Come to the Big House for the state basketball tournaments, and there are certain things you expect. Talented teams. Passionate fans. Packed parking lots.
And, of course, “The Chicken Dance”.
Charlie Heatly has been the man behind the music for 24 years, but Saturday will be his last day. He is retiring. He is unplugging his boom box, packing up his CDs and going home. And the state tournaments won’t be the same.
Heatly and his old-time music — the 80-year-old readily admits his tunes are dated — have become a staple.
“Oh, you know, you’ve got to stop sometime,” Heatly said Friday as his songs blared out of the arena speakers before a Class 2A girls semifinal. “Sometimes, I think you better leave or your welcome might run out.”
That was his approach in 1986 when he retired from coaching girls basketball at Lindsay after a long and distinguished career, then again in 1996 when he stepped down as athletic director at Lindsay and stopped running his renowned basketball camps.
After he stopped coaching, Heatly started playing music at Lindsay’s basketball games. He’d always played music during his camps, so he figured he’d do the same during timeouts and between games at Lindsay.
A few years later, state activities association head Bill Self Sr. came to him with a proposition.
“The state tournament just needs something,” Self Sr. said. “It’s just a little bit dull out there.”
Heatly’s been spicing things up ever since.

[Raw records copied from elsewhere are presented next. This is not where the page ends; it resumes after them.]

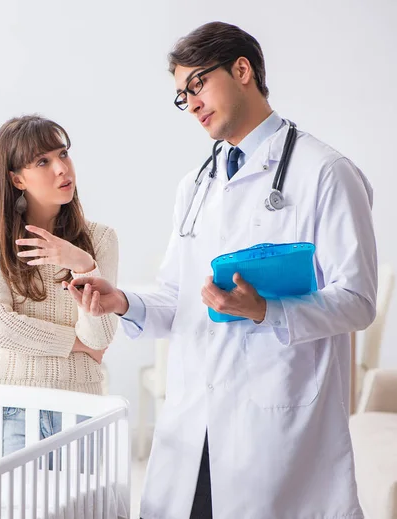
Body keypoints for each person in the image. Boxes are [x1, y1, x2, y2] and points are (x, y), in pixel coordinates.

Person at [66, 21, 377, 519]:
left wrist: (264, 310)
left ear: (242, 69)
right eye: (181, 94)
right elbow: (178, 296)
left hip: (277, 426)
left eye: (198, 84)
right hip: (195, 423)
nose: (190, 103)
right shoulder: (195, 185)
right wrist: (122, 301)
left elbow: (358, 301)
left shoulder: (326, 172)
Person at [0, 114, 118, 464]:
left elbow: (102, 337)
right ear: (17, 179)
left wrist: (82, 264)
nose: (61, 168)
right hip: (10, 404)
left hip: (82, 406)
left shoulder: (101, 240)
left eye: (63, 154)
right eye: (43, 161)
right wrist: (76, 343)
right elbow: (1, 328)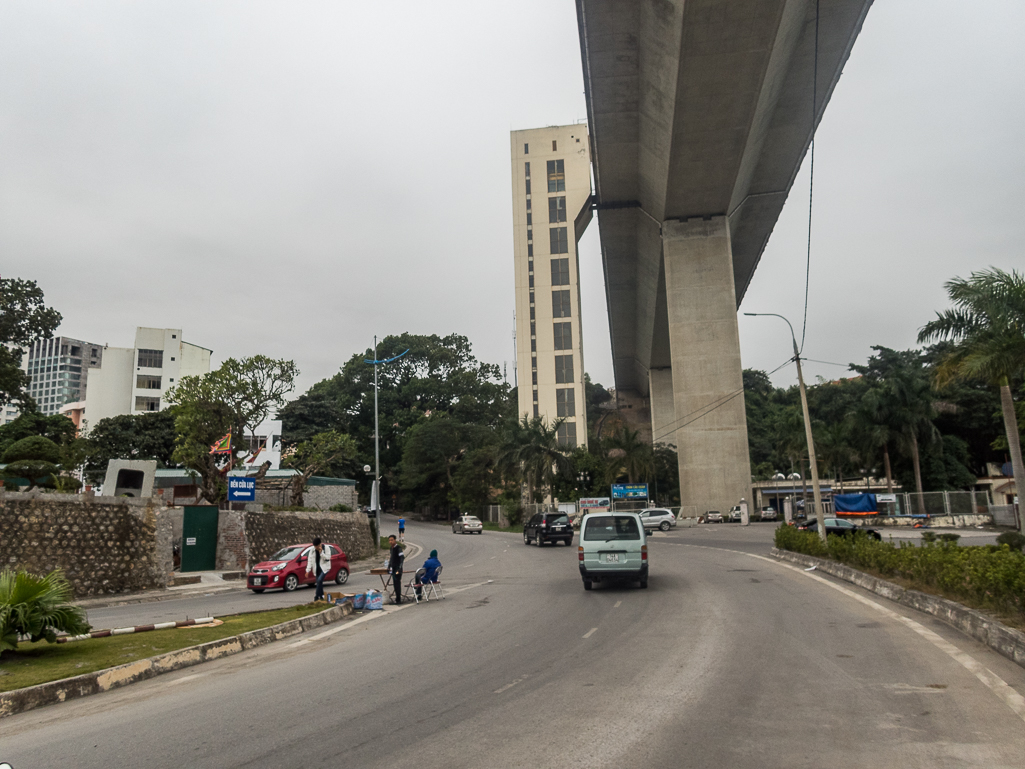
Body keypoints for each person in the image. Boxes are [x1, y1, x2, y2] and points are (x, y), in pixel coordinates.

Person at [306, 537, 329, 602]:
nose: (316, 547)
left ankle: (316, 597)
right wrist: (308, 570)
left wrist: (321, 553)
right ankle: (321, 597)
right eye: (315, 546)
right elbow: (310, 560)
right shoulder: (312, 550)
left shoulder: (326, 548)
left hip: (325, 568)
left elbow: (327, 558)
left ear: (320, 544)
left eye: (317, 546)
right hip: (317, 569)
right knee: (319, 583)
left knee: (319, 580)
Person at [387, 534, 404, 604]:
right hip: (393, 568)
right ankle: (397, 598)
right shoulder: (391, 549)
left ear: (395, 540)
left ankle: (398, 599)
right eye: (389, 540)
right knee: (395, 583)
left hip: (397, 568)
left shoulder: (398, 548)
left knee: (397, 583)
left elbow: (402, 558)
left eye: (392, 540)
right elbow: (391, 558)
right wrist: (389, 566)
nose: (390, 542)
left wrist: (399, 568)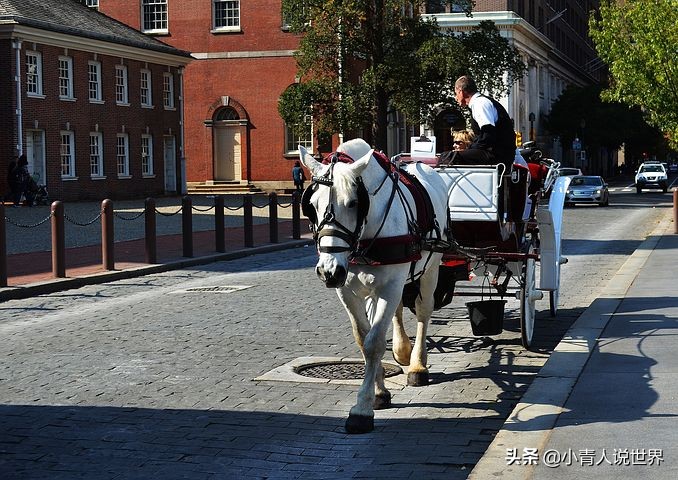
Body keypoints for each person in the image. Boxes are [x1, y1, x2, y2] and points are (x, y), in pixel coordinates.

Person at [444, 75, 517, 169]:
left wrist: (471, 149)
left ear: (461, 92)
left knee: (449, 157)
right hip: (500, 153)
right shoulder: (482, 102)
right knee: (457, 155)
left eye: (456, 93)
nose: (455, 98)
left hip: (497, 155)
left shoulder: (479, 103)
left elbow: (488, 133)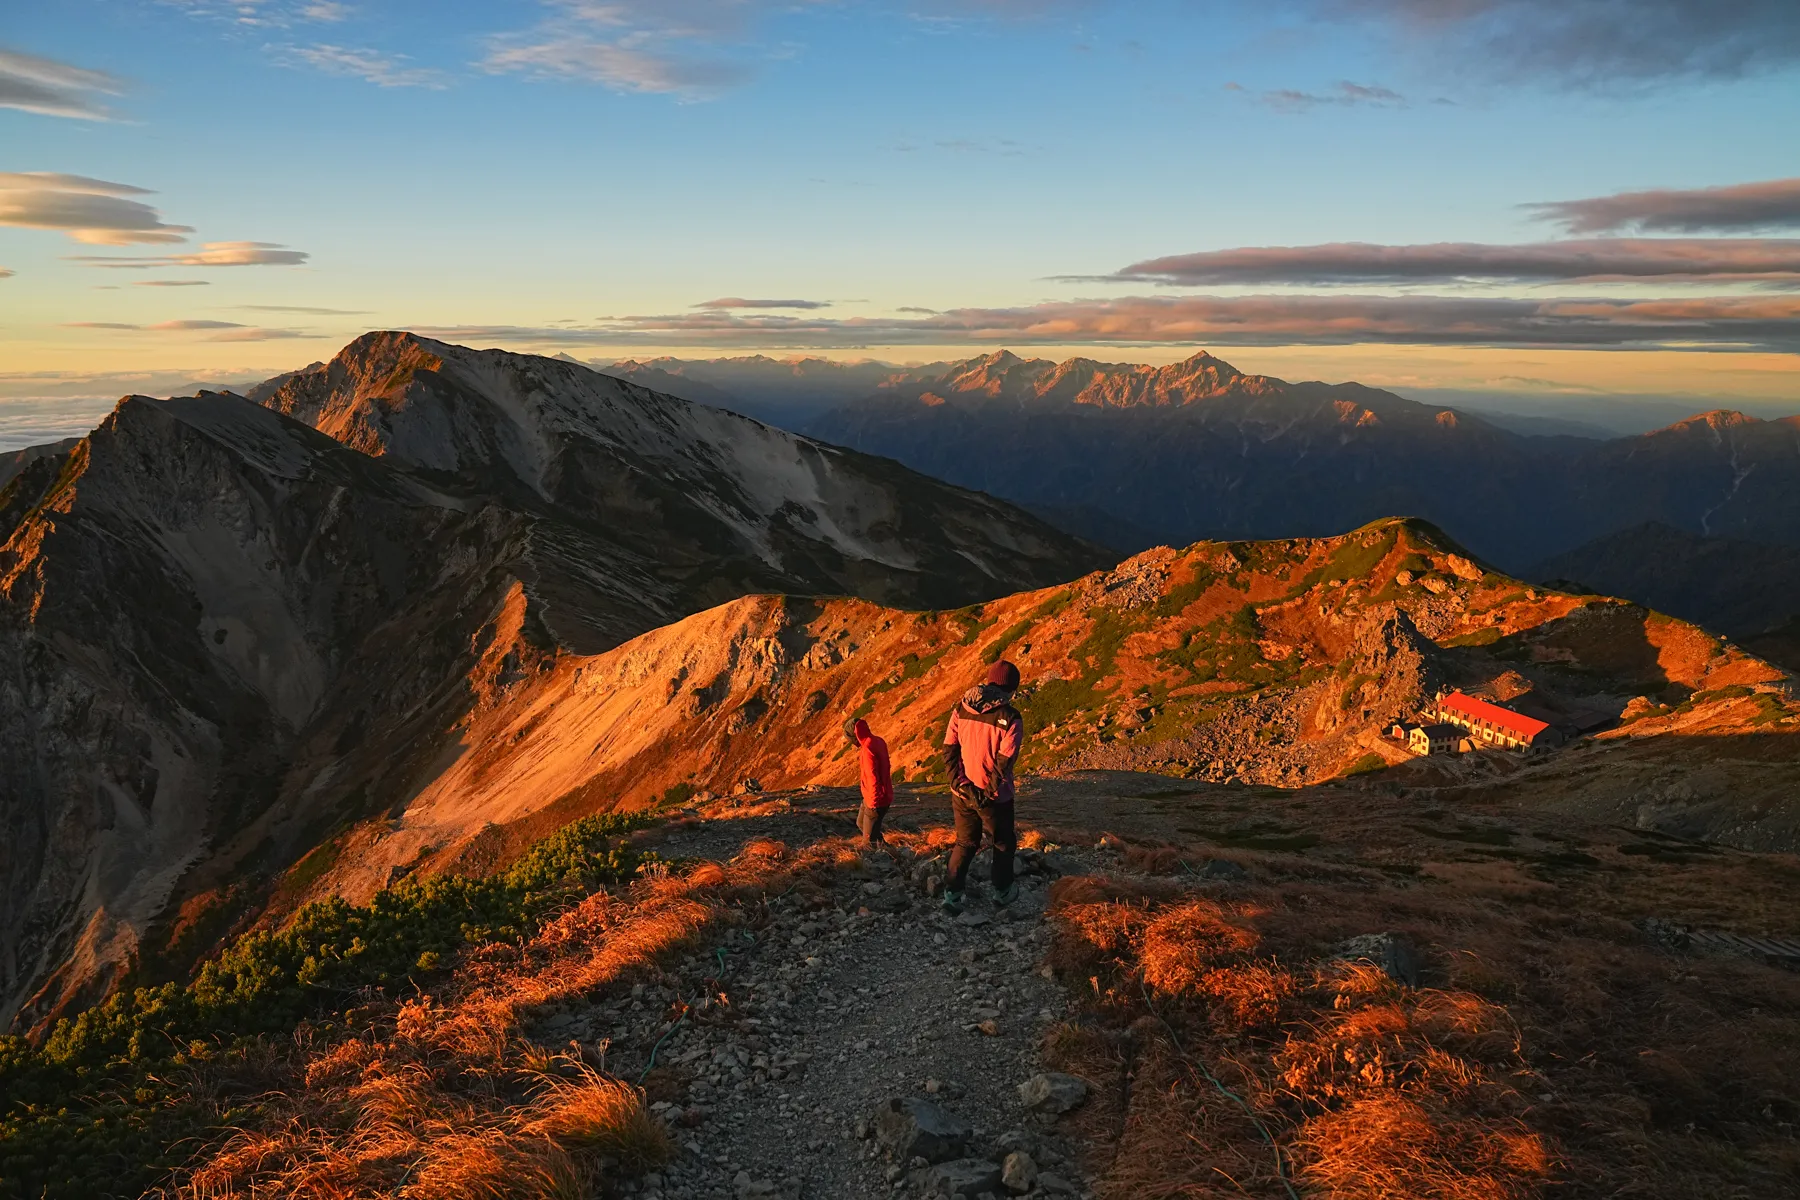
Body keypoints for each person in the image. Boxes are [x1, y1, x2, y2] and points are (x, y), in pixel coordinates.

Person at [941, 660, 1025, 911]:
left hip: (961, 793)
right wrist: (987, 794)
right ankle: (1003, 892)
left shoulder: (962, 708)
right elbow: (1004, 763)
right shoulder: (1010, 717)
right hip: (995, 798)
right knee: (1002, 842)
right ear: (1011, 689)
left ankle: (952, 896)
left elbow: (949, 750)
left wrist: (961, 785)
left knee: (966, 842)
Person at [847, 717, 893, 847]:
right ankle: (884, 847)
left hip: (876, 800)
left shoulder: (867, 748)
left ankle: (883, 858)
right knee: (861, 823)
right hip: (874, 796)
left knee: (868, 843)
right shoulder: (878, 740)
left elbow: (872, 776)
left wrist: (873, 803)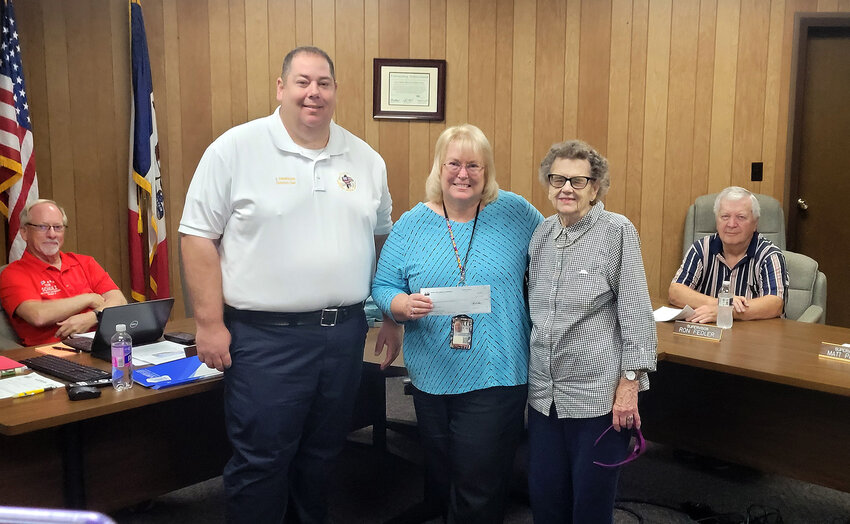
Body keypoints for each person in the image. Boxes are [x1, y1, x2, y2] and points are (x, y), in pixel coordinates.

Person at [179, 46, 401, 524]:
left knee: (322, 456)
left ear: (336, 92)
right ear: (280, 88)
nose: (312, 93)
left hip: (342, 334)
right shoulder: (235, 149)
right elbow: (197, 237)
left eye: (323, 83)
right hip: (264, 338)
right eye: (302, 82)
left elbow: (383, 240)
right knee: (262, 461)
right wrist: (209, 322)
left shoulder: (365, 159)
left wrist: (386, 314)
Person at [372, 124, 543, 523]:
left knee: (479, 475)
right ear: (439, 167)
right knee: (442, 463)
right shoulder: (412, 224)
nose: (462, 174)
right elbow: (384, 283)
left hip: (497, 367)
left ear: (487, 171)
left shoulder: (516, 213)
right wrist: (398, 304)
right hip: (432, 369)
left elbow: (554, 255)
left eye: (473, 165)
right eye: (453, 164)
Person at [526, 140, 657, 523]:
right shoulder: (542, 235)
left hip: (598, 398)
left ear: (595, 187)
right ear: (548, 185)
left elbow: (636, 312)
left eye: (578, 180)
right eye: (558, 179)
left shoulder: (617, 232)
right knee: (545, 495)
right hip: (545, 395)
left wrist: (630, 382)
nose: (566, 188)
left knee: (591, 503)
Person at [0, 199, 126, 346]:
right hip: (53, 354)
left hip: (103, 344)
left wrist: (93, 317)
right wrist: (89, 298)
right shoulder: (13, 273)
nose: (52, 234)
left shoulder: (85, 262)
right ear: (24, 232)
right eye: (42, 227)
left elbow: (119, 301)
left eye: (58, 227)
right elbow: (38, 315)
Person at [669, 186, 788, 323]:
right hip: (709, 334)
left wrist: (726, 311)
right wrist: (720, 303)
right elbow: (675, 292)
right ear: (717, 220)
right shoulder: (701, 249)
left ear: (755, 223)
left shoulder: (770, 256)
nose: (731, 224)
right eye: (725, 216)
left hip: (755, 337)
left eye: (741, 217)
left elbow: (775, 304)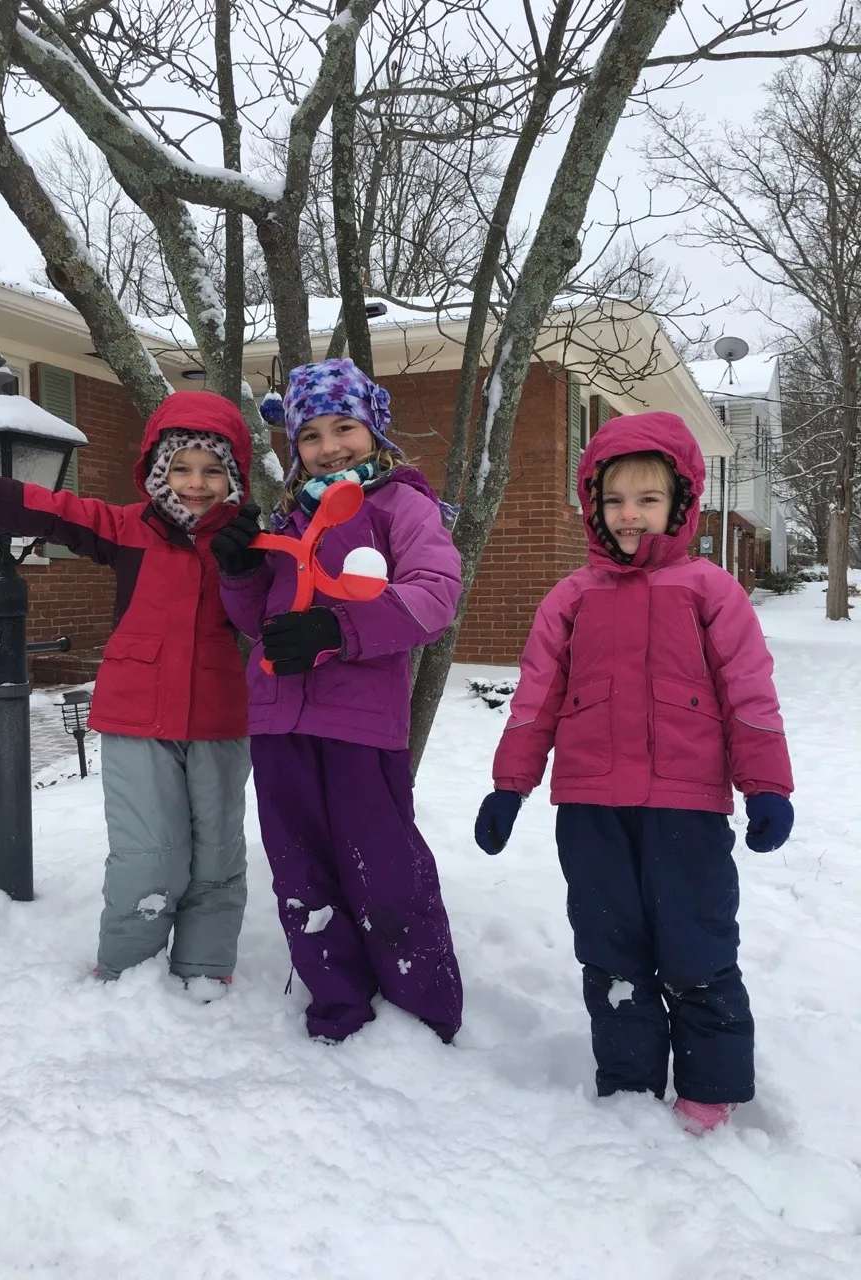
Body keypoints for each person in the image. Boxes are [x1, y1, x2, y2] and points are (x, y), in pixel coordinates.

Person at [473, 411, 795, 1135]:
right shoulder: (571, 598)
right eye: (616, 499)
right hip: (591, 808)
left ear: (681, 504)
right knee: (610, 947)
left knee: (697, 947)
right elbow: (534, 701)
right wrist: (509, 785)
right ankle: (627, 1082)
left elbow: (750, 691)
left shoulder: (711, 592)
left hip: (686, 809)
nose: (630, 515)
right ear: (593, 505)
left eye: (648, 500)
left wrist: (767, 786)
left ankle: (710, 1089)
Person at [0, 392, 253, 989]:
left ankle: (205, 971)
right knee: (150, 856)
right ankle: (128, 975)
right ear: (157, 472)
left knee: (218, 857)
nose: (196, 484)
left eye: (213, 470)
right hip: (137, 718)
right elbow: (42, 505)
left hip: (220, 718)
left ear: (235, 475)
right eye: (181, 468)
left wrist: (247, 563)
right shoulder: (126, 530)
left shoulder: (248, 542)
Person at [211, 356, 463, 1043]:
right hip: (278, 721)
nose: (329, 445)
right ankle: (338, 1007)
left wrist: (339, 628)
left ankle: (422, 1011)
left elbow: (434, 596)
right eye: (312, 434)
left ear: (375, 429)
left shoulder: (401, 506)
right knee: (301, 875)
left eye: (344, 426)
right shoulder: (291, 517)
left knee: (384, 872)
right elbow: (257, 617)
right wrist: (238, 571)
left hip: (359, 728)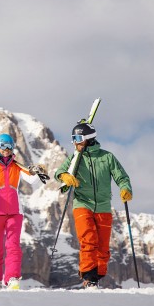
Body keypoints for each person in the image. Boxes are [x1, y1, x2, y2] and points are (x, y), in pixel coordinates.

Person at [54, 122, 132, 289]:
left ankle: (96, 276)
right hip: (82, 203)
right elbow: (59, 172)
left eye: (78, 138)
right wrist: (65, 177)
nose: (75, 142)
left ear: (89, 139)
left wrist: (125, 188)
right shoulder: (75, 158)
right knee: (88, 240)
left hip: (103, 206)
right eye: (73, 139)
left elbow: (122, 177)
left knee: (102, 247)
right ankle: (89, 277)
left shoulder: (107, 157)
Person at [0, 133, 45, 290]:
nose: (7, 150)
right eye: (3, 146)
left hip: (15, 212)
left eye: (10, 147)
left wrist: (38, 169)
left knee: (13, 245)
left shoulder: (16, 166)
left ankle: (12, 278)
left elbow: (32, 179)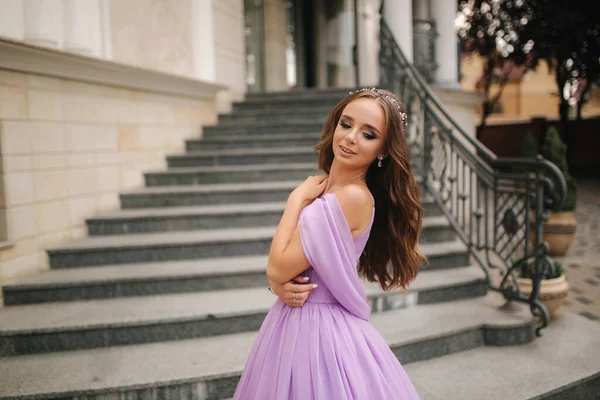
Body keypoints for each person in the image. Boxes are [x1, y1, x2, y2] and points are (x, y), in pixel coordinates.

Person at [233, 88, 425, 399]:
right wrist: (279, 287)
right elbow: (295, 267)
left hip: (319, 332)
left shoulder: (349, 198)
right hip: (295, 318)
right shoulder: (327, 190)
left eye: (368, 134)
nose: (350, 138)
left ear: (383, 151)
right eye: (346, 124)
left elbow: (278, 265)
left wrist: (295, 200)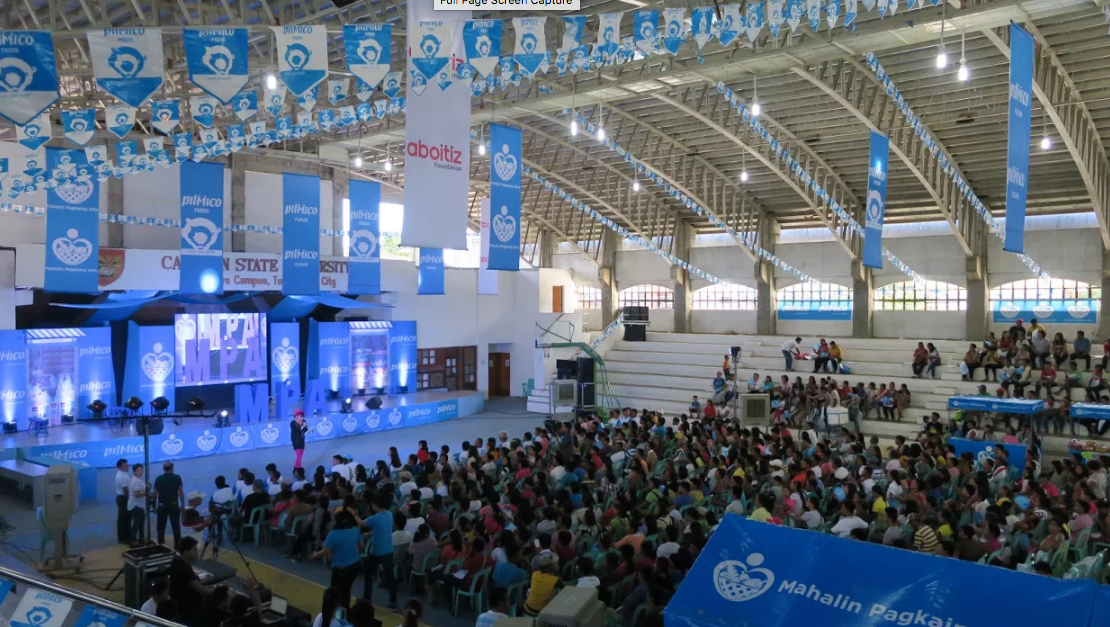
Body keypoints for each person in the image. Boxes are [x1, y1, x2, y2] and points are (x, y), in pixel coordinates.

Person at [315, 510, 364, 610]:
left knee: (335, 592)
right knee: (346, 589)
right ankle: (345, 611)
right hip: (354, 565)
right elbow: (361, 547)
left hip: (340, 568)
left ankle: (335, 613)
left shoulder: (333, 534)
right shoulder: (355, 530)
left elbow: (325, 552)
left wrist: (315, 554)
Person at [361, 494, 398, 611]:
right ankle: (393, 601)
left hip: (376, 551)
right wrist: (370, 533)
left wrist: (353, 515)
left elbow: (361, 523)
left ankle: (366, 599)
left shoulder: (374, 518)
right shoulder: (389, 514)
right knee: (390, 576)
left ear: (374, 505)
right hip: (388, 549)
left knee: (368, 575)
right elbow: (382, 528)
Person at [168, 537, 210, 627]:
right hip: (188, 608)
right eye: (194, 549)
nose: (196, 552)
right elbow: (196, 586)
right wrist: (214, 593)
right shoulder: (184, 567)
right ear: (186, 552)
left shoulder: (177, 560)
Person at [153, 461, 184, 549]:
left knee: (161, 527)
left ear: (164, 469)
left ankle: (161, 546)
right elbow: (180, 492)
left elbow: (155, 494)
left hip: (162, 507)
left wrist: (153, 506)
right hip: (174, 506)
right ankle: (177, 547)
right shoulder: (177, 478)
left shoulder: (158, 479)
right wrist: (182, 504)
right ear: (172, 468)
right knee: (176, 527)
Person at [128, 463, 147, 546]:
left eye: (141, 470)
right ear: (134, 471)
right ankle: (133, 542)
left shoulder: (138, 479)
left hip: (139, 506)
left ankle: (140, 540)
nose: (141, 472)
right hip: (137, 506)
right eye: (139, 470)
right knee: (137, 525)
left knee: (140, 524)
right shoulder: (136, 481)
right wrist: (146, 493)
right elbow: (137, 494)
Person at [115, 458, 132, 544]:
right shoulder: (122, 476)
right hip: (124, 498)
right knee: (124, 518)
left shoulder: (123, 474)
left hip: (122, 498)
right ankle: (123, 538)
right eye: (125, 466)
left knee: (125, 518)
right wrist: (131, 500)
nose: (127, 467)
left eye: (127, 465)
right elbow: (125, 490)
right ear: (120, 467)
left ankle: (125, 536)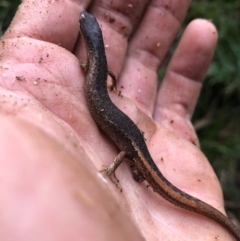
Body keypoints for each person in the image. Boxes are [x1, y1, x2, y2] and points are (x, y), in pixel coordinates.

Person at [0, 0, 232, 240]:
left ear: (90, 39)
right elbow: (105, 74)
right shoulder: (97, 62)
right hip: (127, 131)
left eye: (84, 24)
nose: (83, 20)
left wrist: (110, 169)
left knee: (130, 152)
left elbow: (103, 78)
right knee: (133, 151)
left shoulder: (93, 63)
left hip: (132, 145)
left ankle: (115, 170)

Now, some might say his spice is a bit stale. “The Chicken Dance”, “Cotton-Eyed Joe” and “YMCA” are in heavy rotation. By far his favorite is “Sweet Georgia Brown”; he has so many variations of the song that he could play them all back to back and fill the better part of an hour.
“Pump Up the Jam” is among his newer songs, and it was released in 1989.
A few years ago, a couple of girls approached Heatly at halftime of a game at Lindsay.
“Coach Heatly,” they said, “do you have any ‘Ice, Ice Baby’?”
Heatly said, “I think you can get that down at the concession stand.”
The girls returned to their seats shaking their heads.
“I didn’t know,” Heatly said, laughing. “I was honest.”
Thing is, for every youngin’ who requests something new, Heatly hears from a couple of adults who thank him for playing songs that they can understand. And as Heatly points out, those are the paying customers.